DIRECTIONS FOR THIS TASK
Using the Darryl Preston article, answer the following:
1. On what date did he assume office as Cambridgeshire Police and Crime Commissioner?
2. Who preceded him in that office?
3. In what year did he join the Metropolitan Police?

DOCUMENT SEGMENT
....................
Cambridgeshire Police and Crime Commissioner
- Incumbent
- Assumed office 13 May 2021
- Preceded by: Ray Bisby (acting)

Personal details
- Party: Conservative
- Website: Official website

= Darryl Preston =

British politician

Darryl Preston is a British Conservative Party politician and former police officer, who currently serves as the Cambridgeshire Police and Crime Commissioner.

==Career==

=== Police Career ===
Darryl Preston joined the Metropolitan Police (Met) in 1983, serving for approximately a decade in London. He then moved to Cambridgeshire Constabulary - either in 1993 or 1998, according to varying sources - and spent around 20 years policing in the county. During his time there, he served in a wide range of roles, including as a frontline and neighbourhood officer, as well as a detective. His work spanned areas such as homicide, covert units, public order, Diplomatic Protection (notably guarding Margaret Thatcher), public protection, and burglary and homicide squads.
....................
DATASET EXTRACT
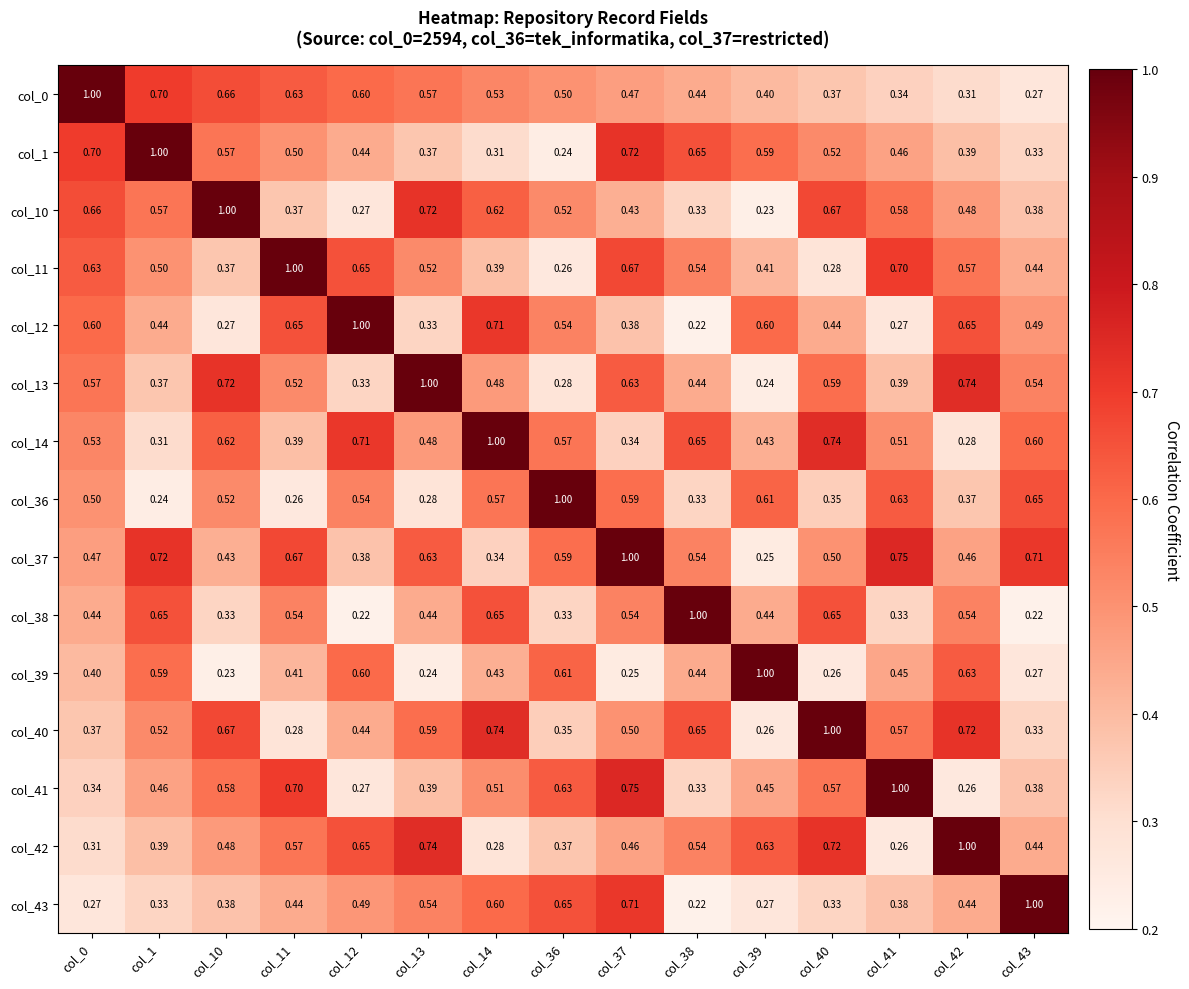

What is the total value across all series at col_38?

7.3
....................
TASK RESULT
1. 13 May 2021
2. Ray Bisby (acting)
3. 1983